Pattern recognition in micro-trading behaviors before stock price jumps: A framework based on multivariate time series analysis

10 Nov 2020  ·  Ao Kong, Robert Azencott, Hongliang Zhu, Xindan Li ·

Studying the micro-trading behaviors before stock price jumps is an important problem for financial regulations and investment decisions. In this study, we provide a new framework to study pre-jump trading behaviors based on multivariate time series analysis. Different from the existing literature, our methodology takes into account the temporal information embedded in the trading-related attributes and can better evaluate and compare the abnormality levels of different attributes. Moreover, it can explore the joint informativeness of the attributes as well as select a subset of highly informative but minimally redundant attributes to analyze the homogeneous and idiosyncratic patterns in the pre-jump trades of individual stocks. In addition, our analysis involves a set of technical indicators to describe micro-trading behaviors.
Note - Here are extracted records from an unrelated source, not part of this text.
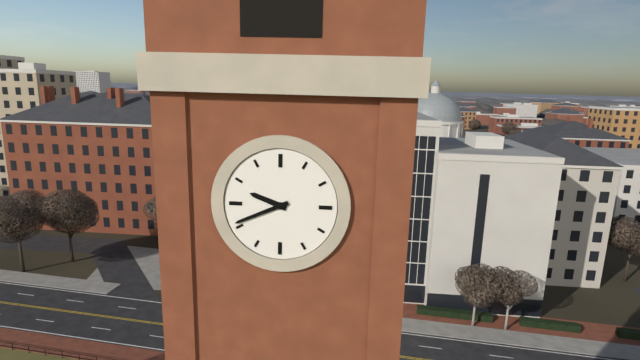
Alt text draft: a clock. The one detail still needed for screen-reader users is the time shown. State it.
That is 9:41
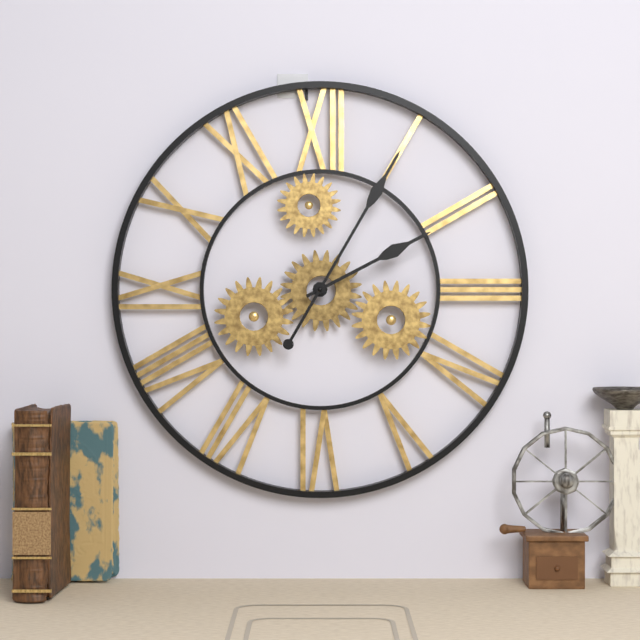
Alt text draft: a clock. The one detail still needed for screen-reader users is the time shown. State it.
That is 2:05
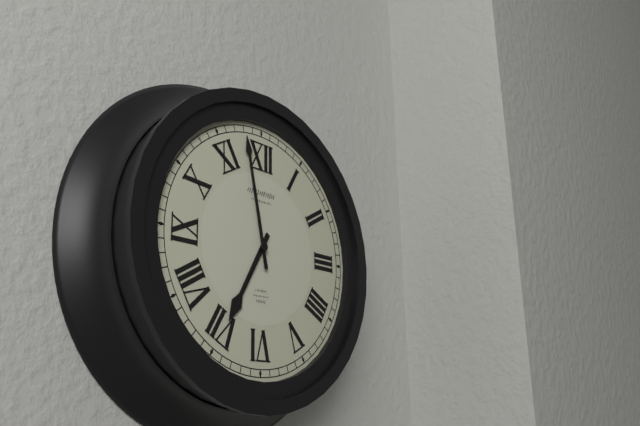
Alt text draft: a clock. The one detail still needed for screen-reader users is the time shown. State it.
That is 6:58
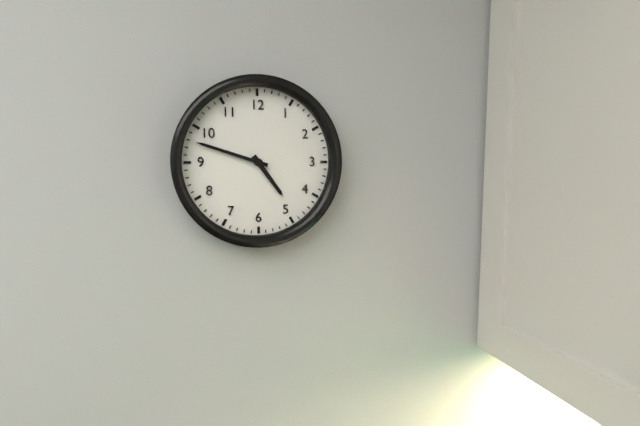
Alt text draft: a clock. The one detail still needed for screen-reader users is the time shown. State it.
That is 4:48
To illustrate the viability of the proposed methodology, an application case is conducted based on the level-2 data of 189 constituent stocks of the China Security Index 300. The individual and joint informativeness levels of the attributes in predicting price jumps are evaluated and compared. To this end, our experiment provides a set of jump indicators that can represent the pre-jump trading behaviors in the Chinese stock market and have detected some stocks with extremely abnormal pre-jump trades.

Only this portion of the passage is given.